[[ SUPPLIED ENTRIES open ]]

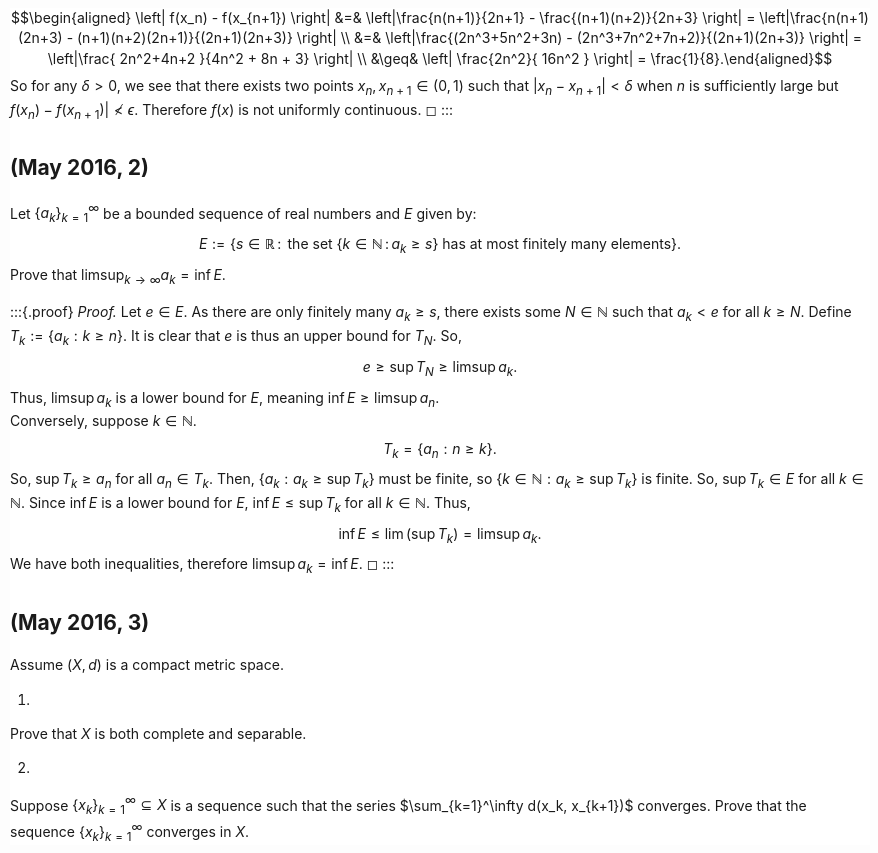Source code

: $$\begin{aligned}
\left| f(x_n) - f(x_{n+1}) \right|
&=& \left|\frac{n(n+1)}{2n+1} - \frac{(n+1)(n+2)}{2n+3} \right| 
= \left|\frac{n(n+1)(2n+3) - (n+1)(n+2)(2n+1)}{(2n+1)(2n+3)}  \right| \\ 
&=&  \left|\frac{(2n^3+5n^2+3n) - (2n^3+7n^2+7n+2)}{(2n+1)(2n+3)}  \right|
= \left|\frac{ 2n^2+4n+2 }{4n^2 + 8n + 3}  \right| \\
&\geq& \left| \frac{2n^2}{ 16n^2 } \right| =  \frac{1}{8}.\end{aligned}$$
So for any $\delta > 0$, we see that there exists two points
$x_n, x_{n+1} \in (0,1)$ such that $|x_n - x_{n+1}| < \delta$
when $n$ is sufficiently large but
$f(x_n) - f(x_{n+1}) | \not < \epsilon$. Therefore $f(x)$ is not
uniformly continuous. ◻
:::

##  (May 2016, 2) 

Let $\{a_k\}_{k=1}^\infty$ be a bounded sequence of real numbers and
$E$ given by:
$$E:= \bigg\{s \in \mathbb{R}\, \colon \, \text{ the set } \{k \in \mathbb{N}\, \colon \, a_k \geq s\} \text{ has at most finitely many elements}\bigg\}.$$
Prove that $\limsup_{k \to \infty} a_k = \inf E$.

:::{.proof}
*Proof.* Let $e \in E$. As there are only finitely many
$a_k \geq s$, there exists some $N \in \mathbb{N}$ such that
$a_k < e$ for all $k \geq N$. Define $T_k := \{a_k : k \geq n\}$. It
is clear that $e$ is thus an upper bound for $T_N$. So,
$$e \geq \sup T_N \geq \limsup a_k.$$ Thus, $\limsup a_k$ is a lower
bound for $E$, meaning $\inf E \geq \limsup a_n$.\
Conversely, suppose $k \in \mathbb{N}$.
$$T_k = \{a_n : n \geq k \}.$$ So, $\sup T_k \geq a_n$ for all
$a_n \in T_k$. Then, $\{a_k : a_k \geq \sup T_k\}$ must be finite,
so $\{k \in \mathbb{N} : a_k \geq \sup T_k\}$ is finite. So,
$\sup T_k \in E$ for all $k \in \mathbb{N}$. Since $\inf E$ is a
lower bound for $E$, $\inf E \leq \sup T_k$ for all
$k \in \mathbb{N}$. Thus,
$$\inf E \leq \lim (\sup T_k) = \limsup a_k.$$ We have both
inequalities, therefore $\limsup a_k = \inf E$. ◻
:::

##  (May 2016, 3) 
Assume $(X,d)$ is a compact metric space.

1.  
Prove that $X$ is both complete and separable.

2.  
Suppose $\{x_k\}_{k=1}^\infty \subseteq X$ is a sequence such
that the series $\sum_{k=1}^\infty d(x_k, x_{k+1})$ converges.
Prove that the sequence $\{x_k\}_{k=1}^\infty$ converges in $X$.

[[ SUPPLIED ENTRIES closed ]]

Reproduce the records above exactly, excluding every picture.

Source code

: $$\begin{aligned}
\left| f(x_n) - f(x_{n+1}) \right|
&=& \left|\frac{n(n+1)}{2n+1} - \frac{(n+1)(n+2)}{2n+3} \right| 
= \left|\frac{n(n+1)(2n+3) - (n+1)(n+2)(2n+1)}{(2n+1)(2n+3)}  \right| \\ 
&=&  \left|\frac{(2n^3+5n^2+3n) - (2n^3+7n^2+7n+2)}{(2n+1)(2n+3)}  \right|
= \left|\frac{ 2n^2+4n+2 }{4n^2 + 8n + 3}  \right| \\
&\geq& \left| \frac{2n^2}{ 16n^2 } \right| =  \frac{1}{8}.\end{aligned}$$
So for any $\delta > 0$, we see that there exists two points
$x_n, x_{n+1} \in (0,1)$ such that $|x_n - x_{n+1}| < \delta$
when $n$ is sufficiently large but
$f(x_n) - f(x_{n+1}) | \not < \epsilon$. Therefore $f(x)$ is not
uniformly continuous. ◻
:::

##  (May 2016, 2) 

Let $\{a_k\}_{k=1}^\infty$ be a bounded sequence of real numbers and
$E$ given by:
$$E:= \bigg\{s \in \mathbb{R}\, \colon \, \text{ the set } \{k \in \mathbb{N}\, \colon \, a_k \geq s\} \text{ has at most finitely many elements}\bigg\}.$$
Prove that $\limsup_{k \to \infty} a_k = \inf E$.

:::{.proof}
*Proof.* Let $e \in E$. As there are only finitely many
$a_k \geq s$, there exists some $N \in \mathbb{N}$ such that
$a_k < e$ for all $k \geq N$. Define $T_k := \{a_k : k \geq n\}$. It
is clear that $e$ is thus an upper bound for $T_N$. So,
$$e \geq \sup T_N \geq \limsup a_k.$$ Thus, $\limsup a_k$ is a lower
bound for $E$, meaning $\inf E \geq \limsup a_n$.\
Conversely, suppose $k \in \mathbb{N}$.
$$T_k = \{a_n : n \geq k \}.$$ So, $\sup T_k \geq a_n$ for all
$a_n \in T_k$. Then, $\{a_k : a_k \geq \sup T_k\}$ must be finite,
so $\{k \in \mathbb{N} : a_k \geq \sup T_k\}$ is finite. So,
$\sup T_k \in E$ for all $k \in \mathbb{N}$. Since $\inf E$ is a
lower bound for $E$, $\inf E \leq \sup T_k$ for all
$k \in \mathbb{N}$. Thus,
$$\inf E \leq \lim (\sup T_k) = \limsup a_k.$$ We have both
inequalities, therefore $\limsup a_k = \inf E$. ◻
:::

##  (May 2016, 3) 
Assume $(X,d)$ is a compact metric space.

1.  
Prove that $X$ is both complete and separable.

2.  
Suppose $\{x_k\}_{k=1}^\infty \subseteq X$ is a sequence such
that the series $\sum_{k=1}^\infty d(x_k, x_{k+1})$ converges.
Prove that the sequence $\{x_k\}_{k=1}^\infty$ converges in $X$.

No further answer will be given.